Artikel ini akan membahas terkait pahlawan yang lahir dari bilik-bilik pesantren. Sebagai lembaga pendidikan tertua di Indonesia, pesantren tidak dapat dipandang sebelah mata. Tidak sedikit pejuang bangsa, baik yang telah diakui negara maupun yang hilang dari catatan sejarah lahir dari pesantren. Maka tidak ada salahnya jika kita menghidupkan ingatan. Menelusuri jejak pahlawan yang lahir dari pesantren.
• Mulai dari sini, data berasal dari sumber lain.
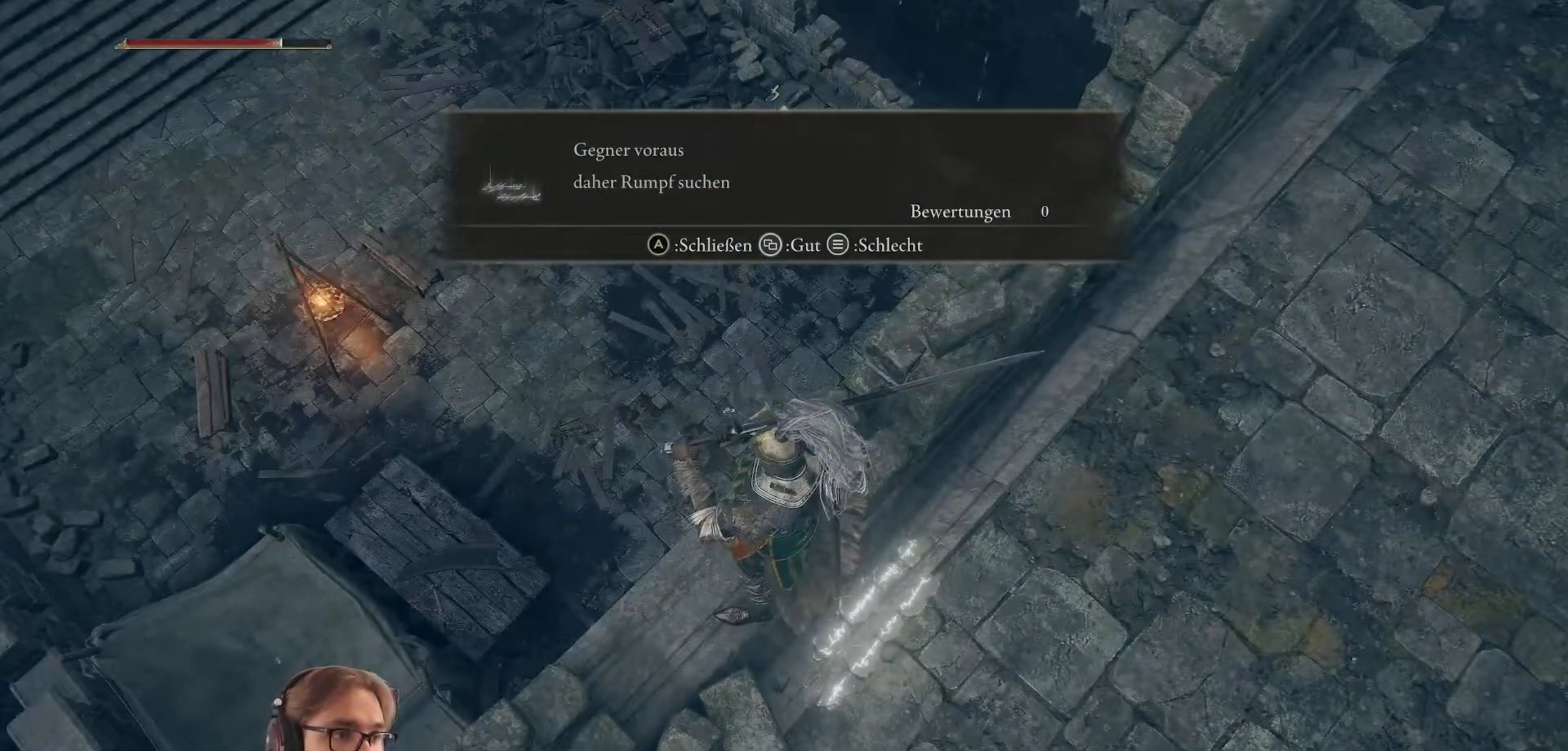
{"buttons": [], "left_stick": "center", "right_stick": "left", "events": [[150, "A", "down"], [233, "A", "up"], [400, "right_stick", "left"]]}
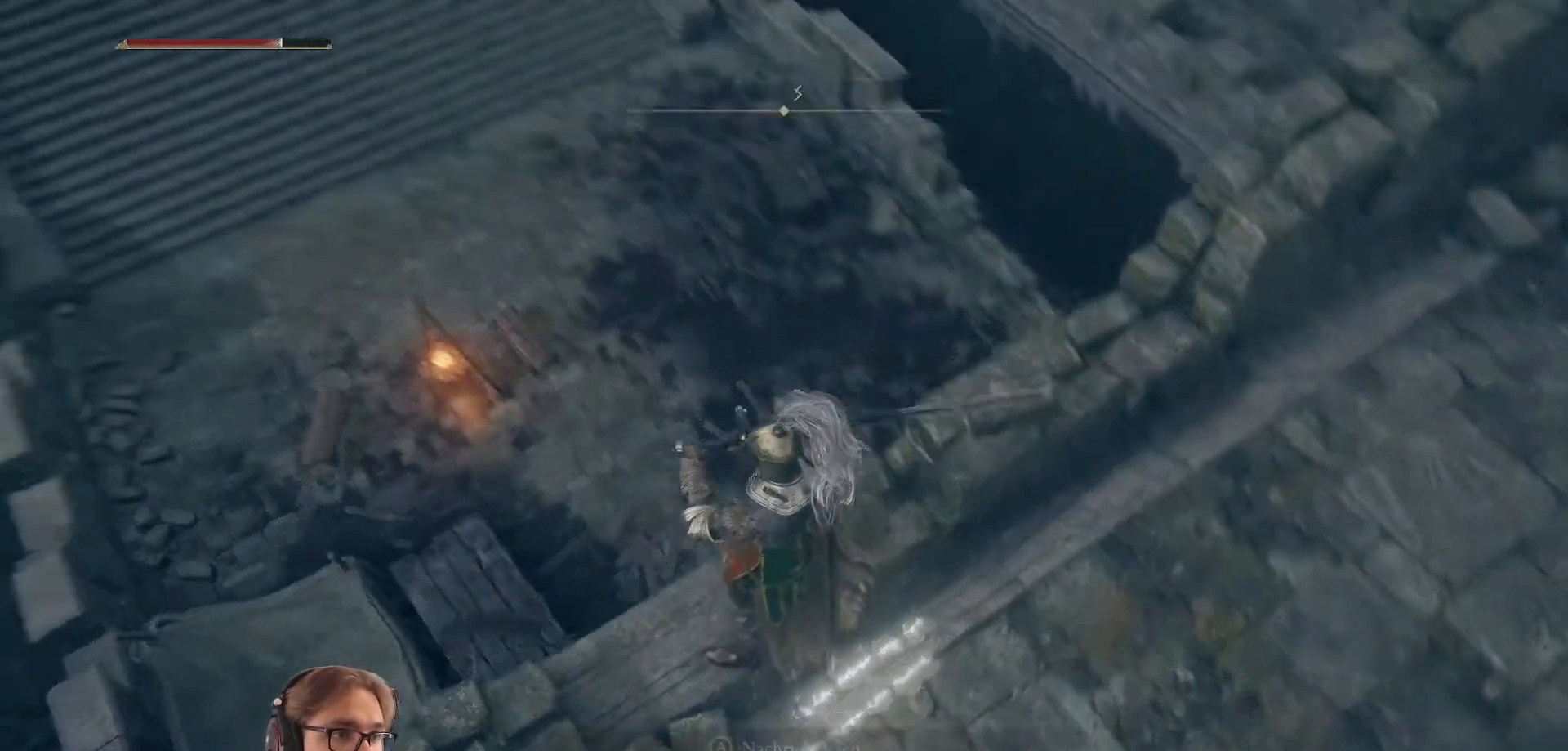
{"buttons": [], "left_stick": "center", "right_stick": "center", "events": [[483, "right_stick", "center"]]}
Pesantren, Keberanian, dan Kebijaksanaan

Pesantren adalah miniatur Indonesia. Tempat di mana nilai spiritual, sosial, dan nasionalisme berpadu. Di sanalah ribuan santri digembleng bukan hanya untuk fasih membaca kitab, tapi juga untuk tangguh dalam berpikir dan bertindak. Dari bilik pesantren yang sederhana, bersahaja, komitmen terhadap hubbul wathon (cinta tanah air) begitu membahana. Membakar semangat juang demi mencapai kemerdekaan.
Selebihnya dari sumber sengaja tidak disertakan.